Genome-wide study identifies PTPRO and WDR72 and FOXQ1-SUMO1P1 interaction associated with neurocognitive function

Abstract

Background

Several aspects of neurocognitive function have high heritability, but the molecular genetic mechanisms underlying neurocognition are not known. We performed a genome-wide association study (GWAS) to identify genes associated with neurocognition.

Methods

700 Subjects (schizophrenia spectrum disorder, n = 190, bipolar disorder n = 157 and healthy individuals n = 353) were tested with an extensive neuropsychological test battery, and genotyped using the Affymetrix Genome-Wide Human SNP Array 6.0. After quality control, linear regression analysis of each of the 24 cognitive tests on the SNP dosage was performed, including age, gender, education and disease group as covariates. Additionally, 9 SNPs trending toward genome-wide significance were considered for epistatic interactions.

Results

Four SNPs and 2 independent association signals achieving genome-wide significance were identified. Three intronic SNPs in PTPRO were associated with learning and memory (CVLT-II LDFR) (rs17222089, p = 1.55 × 10⁻⁸; rs11056571, p = 1.68 × 10⁻⁸; and rs2300290, p = 1.09 × 10⁻⁸). rs719714 downstream of WDR72 was associated with executive functioning (CW-3: Inhibition, D-KEFS) (p = 4.32 × 10⁻⁸). A highly significant epistatic interaction was found between rs9378605 upstream of FOXQ1 and rs11699311 downstream of SUMO1P1 for the Grooved Pegboard test (p = 7.6 × 10⁻¹⁴).

Conclusions

We identified four novel loci associated with neurocognitive function and one novel epistatic interaction. The findings should be replicated in independent samples, but indicate a role of PTPRO in learning and memory, WDR72 with executive functioning, and an interaction between FOXQ1 and SUMO1P1 for psychomotor speed.

Introduction

Neurocognitive function is essential for most daily life activities, and seems to play a role in evolution of humans (Balter, 2010). Neurocognitive dysfunction is seen in a range of brain disorders, from neurodevelopmental to neurodegenerative disorders (Bora et al., 2009, Lott and Dierssen, 2010, Geschwind, 2009). Cognitive impairment, particularly in learning and memory and executive functioning, has been associated with severe mental disorders, especially schizophrenia but also bipolar disorders (Simonsen et al., 2009, Bora et al., 2009).

Several lines of evidence indicate that neurocognitive functions are heritable (McClearn et al., 1997, Finkel et al., 1995, Bouchard et al., 1990). A new study has estimated the heritability of intelligence to ∼40–51% (Davies et al., 2011), and for other neurocognitive domains there are indications of same range of heritability (Green et al., 2008). Despite the clear evidence for genetic factors, the molecular mechanisms underlying cognitive functions are not well understood.

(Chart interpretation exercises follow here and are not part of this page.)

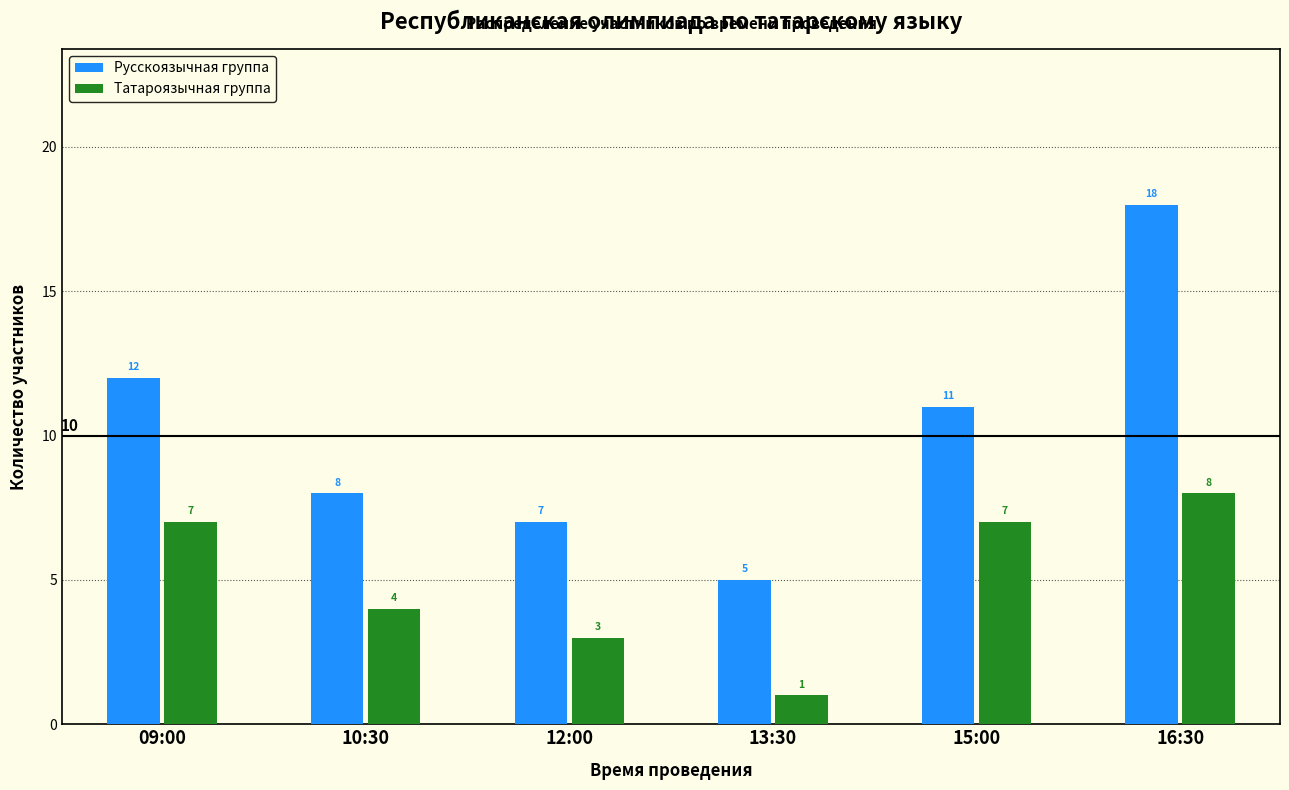

Reading right to left, what are all the values shown in this chart?

Русскоязычная группа: 18	11	5	7	8	12
Татароязычная группа: 8	7	1	3	4	7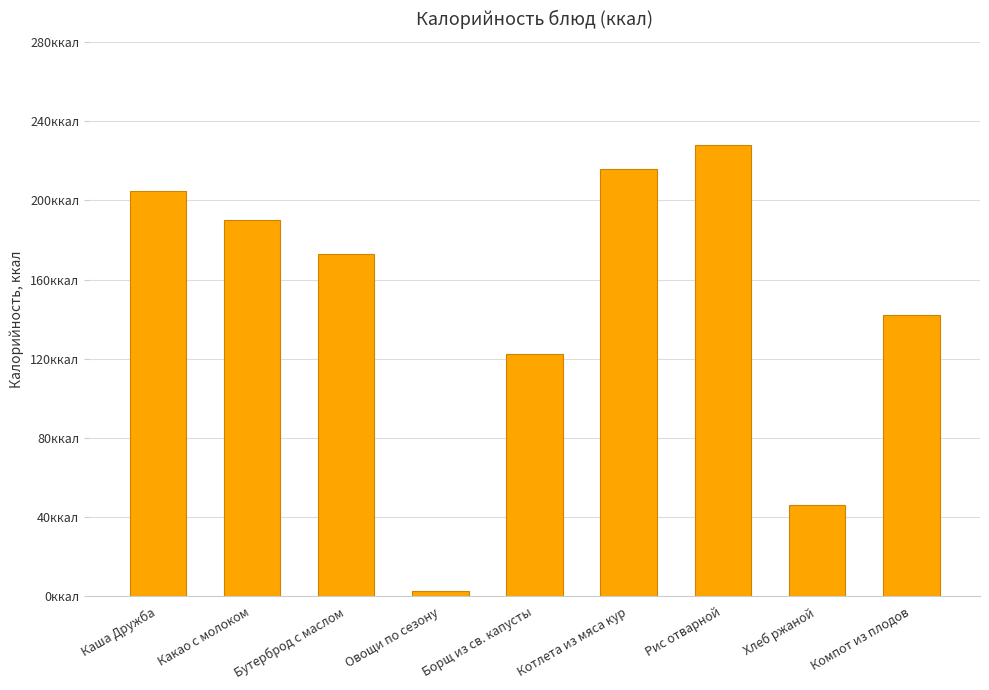

What is the average value?

147.2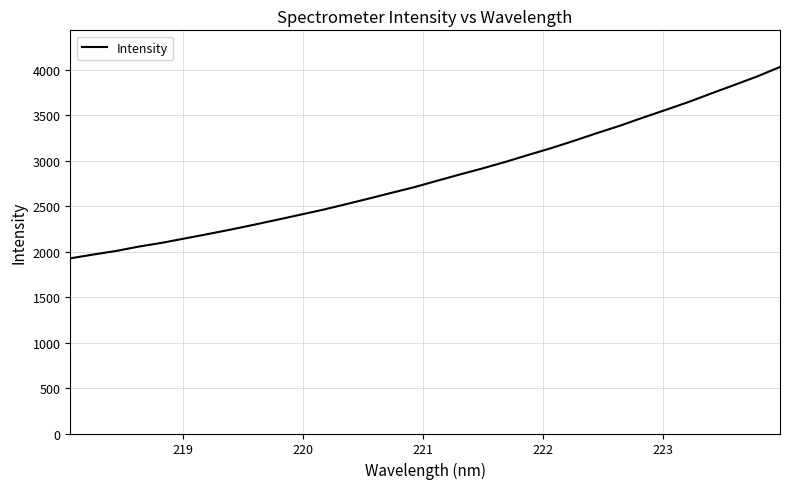

What is the difference between the maximum and minimum values?

2104.9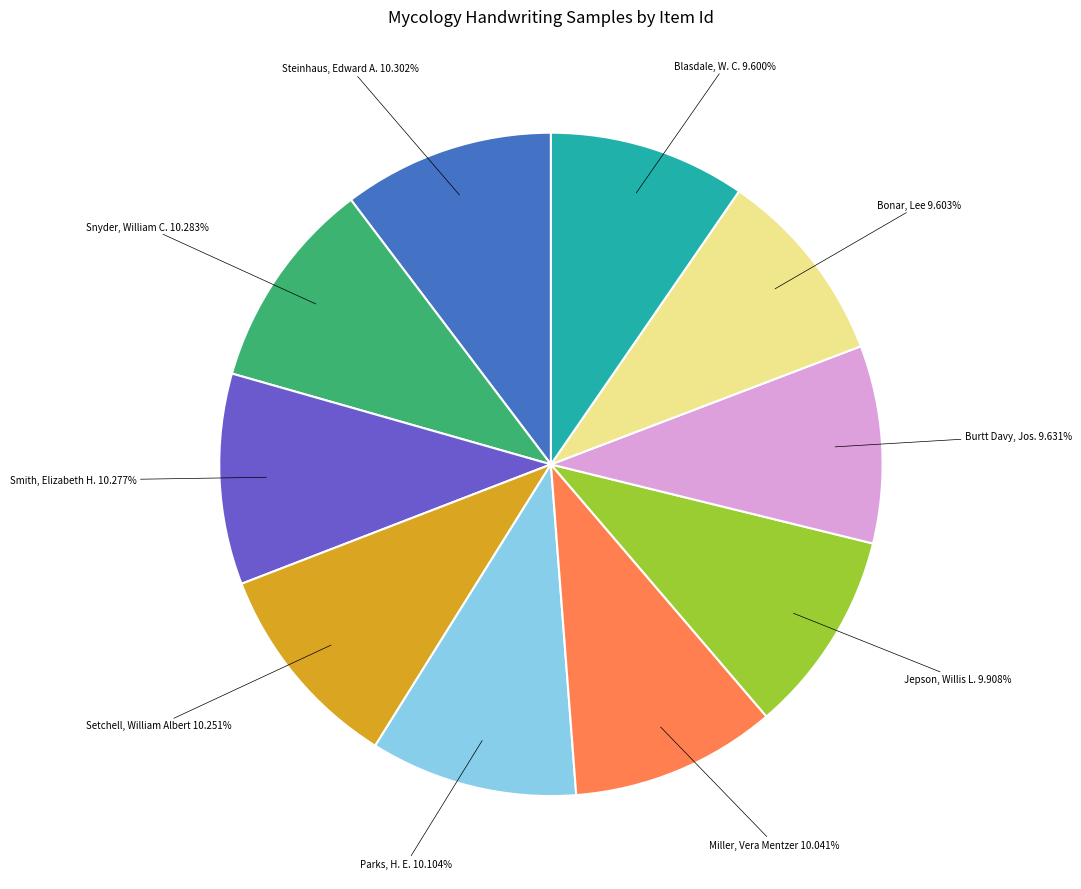

Does any single category account for the majority?

No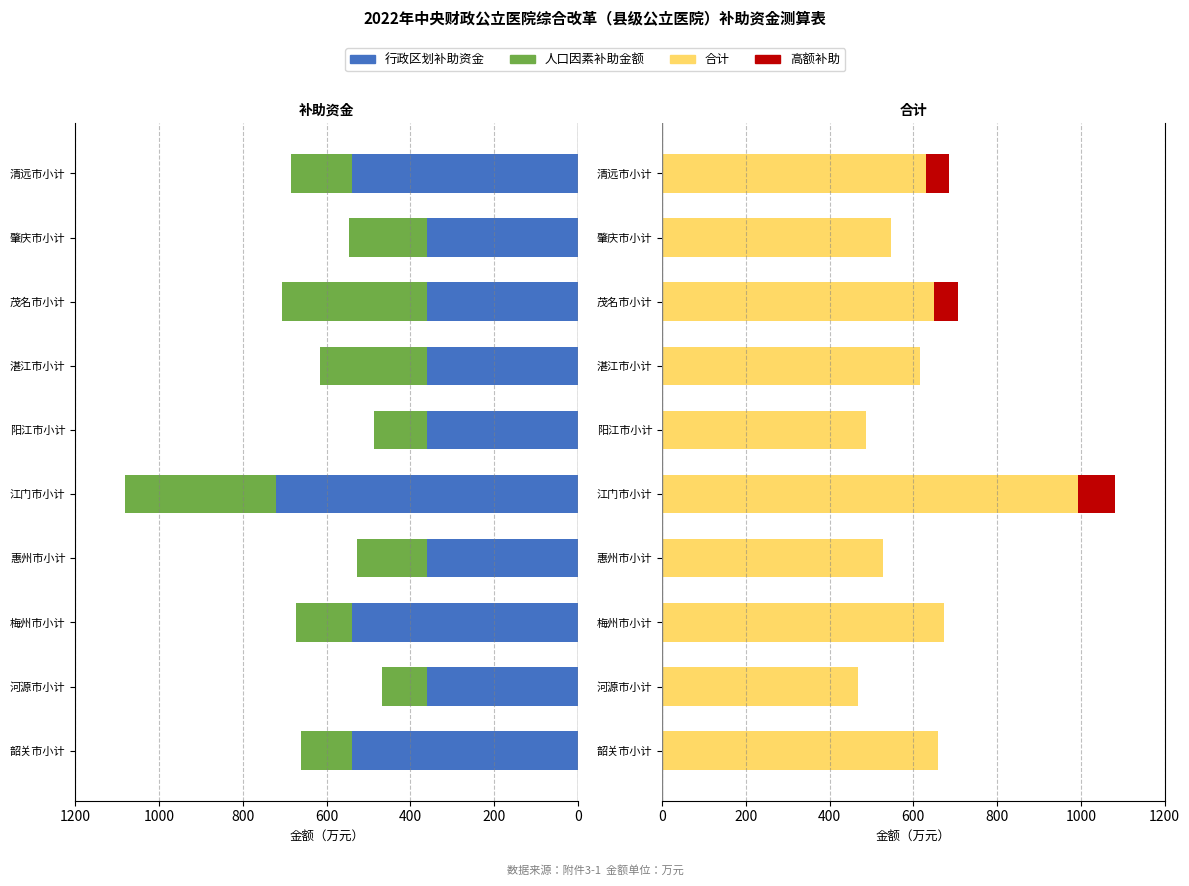

What is the spread (max minus min) of values at 湛江市小计?

360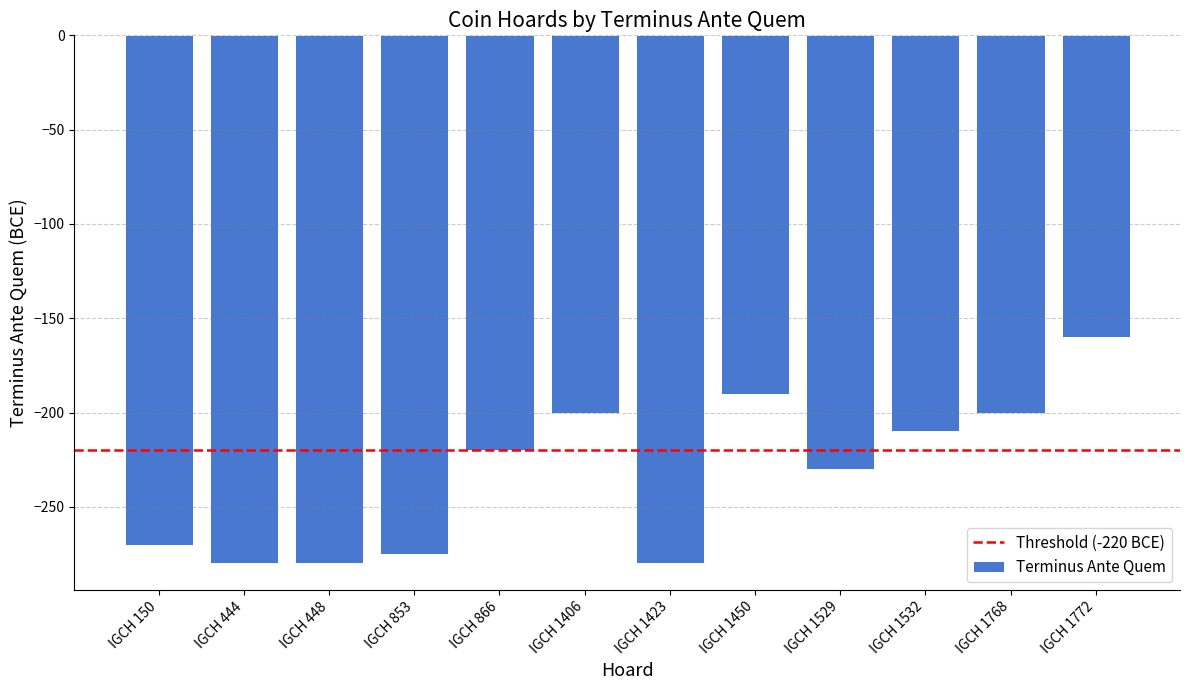

Reading left to right, what are all the values shown in this chart?

IGCH 150=-270	IGCH 444=-280	IGCH 448=-280	IGCH 853=-275	IGCH 866=-220	IGCH 1406=-200	IGCH 1423=-280	IGCH 1450=-190	IGCH 1529=-230	IGCH 1532=-210	IGCH 1768=-200	IGCH 1772=-160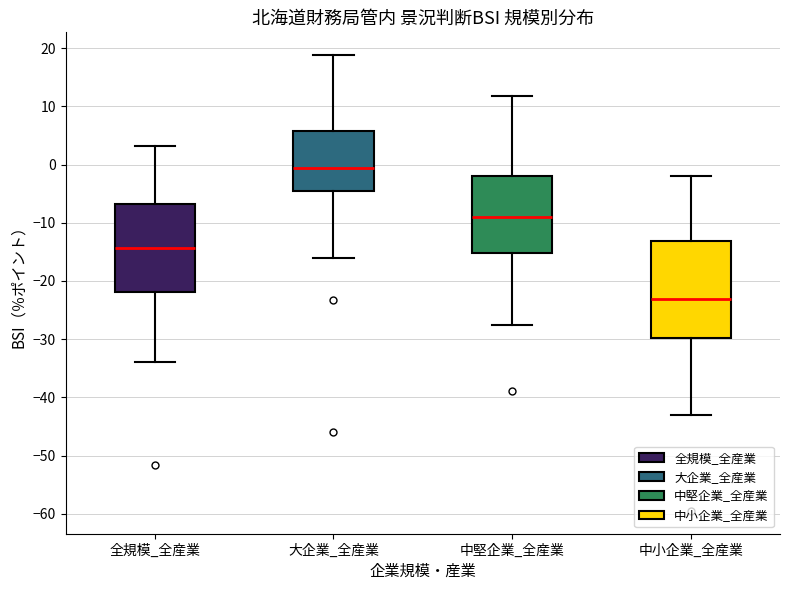

Where does the upper whisker of the box for 全規模_全産業 end on the y-axis? The values are not printed on the chart, so give them approximately, as read against the axis.

3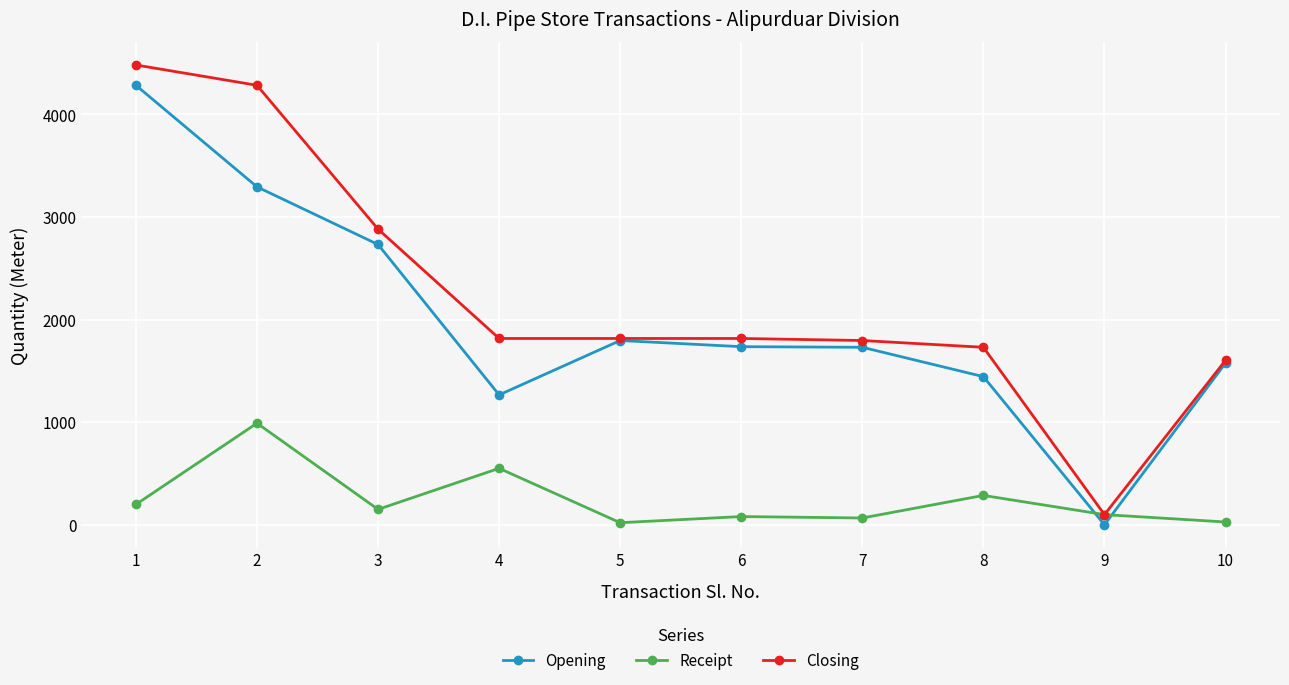

True or false: Opening has a value of 1266 at 4.

True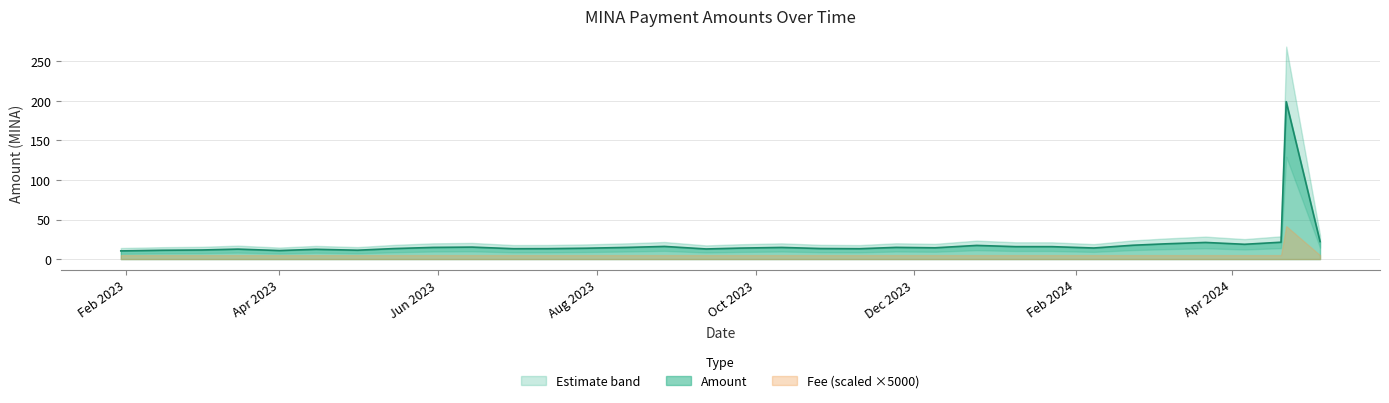

List the labels in order of value, smallest first.

2023-01-30, 2023-04-01, 2023-02-15, 2023-05-01, 2023-03-02, 2023-04-15, 2023-03-16, 2023-09-12, 2023-11-10, 2023-06-30, 2023-07-13, 2023-05-15, 2023-10-26, 2023-07-28, 2023-09-25, 2024-02-08, 2023-12-09, 2023-10-11, 2023-05-30, 2023-08-13, 2023-11-24, 2023-06-14, 2024-01-23, 2024-01-09, 2023-08-27, 2023-12-25, 2024-02-23, 2024-04-06, 2024-03-07, 2024-03-22, 2024-04-20, 2024-05-05, 2024-04-22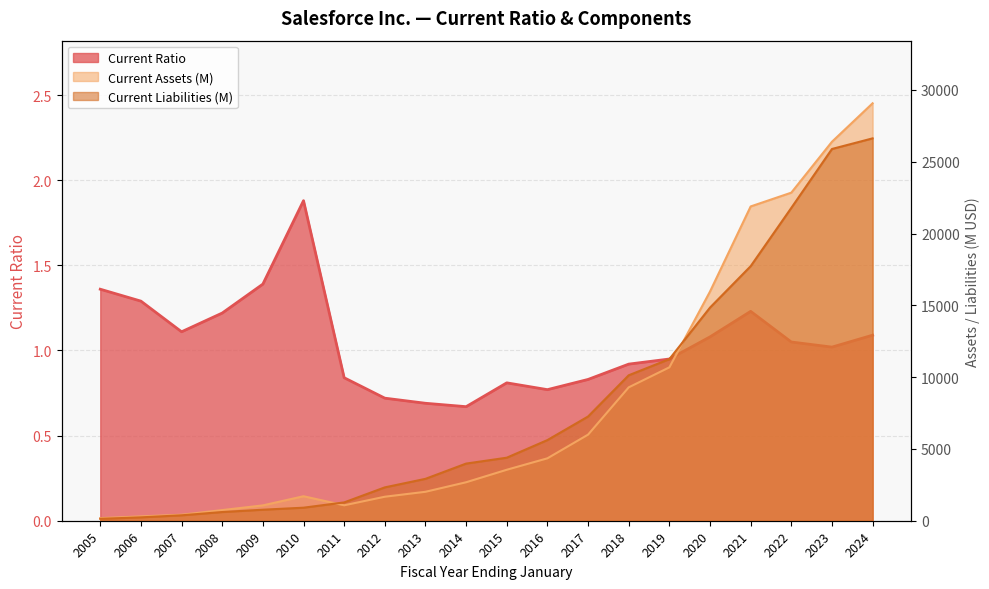

Where does the Current Ratio series first go above 1?

2005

Investigations of candidate genes implicate the involvement of COMT, BDNF and genes related to severe mental disorders in cognitive function (Egan et al., 2001, Egan et al., 2003, Porteous et al., 2006). Animal studies have suggested genetic effects on learning and memory (Arguello and Gogos, 2010, Crawley, 2008). Recent evidence has indicated overlapping genetic mechanisms in severe mental disorders and cognitive functioning (Burdick et al., 2010, Toulopoulou et al., 2007). Given this emerging but incomplete picture of the relationship between genetics, disease and neurocognition, it is reasonable to further investigate the genetic effects on neurocognition in clinical samples, particularly using a hypothesis-free genome-wide study approach. This approach has proven useful for identification of genetic factors of cognition (Papassotiropoulos et al., 2006, Butcher et al., 2008, Bates et al., 2009) although the findings do not always replicate (Need et al., 2008).

Recent evidence suggests possible epistatic interactions between susceptibility genes for neuropsychiatric disorders. An fMRI study found an epistatic interaction between COMT and GRM3 on the engagement of the prefrontal cortex during working memory (Tan et al., 2007). DISC1, CIT and NDEL1 have also been implicated in epistatic interactions for both susceptibility to schizophrenia and prefrontal cortex inefficiency (Nicodemus et al., 2010). Thus, investigation of epistatic interactions of genes associated with neurocognitive domains is sensible.

The aim of the current study was to identify genetic variants associated with tests in neurocognitive domains. We used genome-wide genotyping technology together with an extensive neuropsychological test battery in a genetically homogenous sample of healthy individuals and psychiatric patients.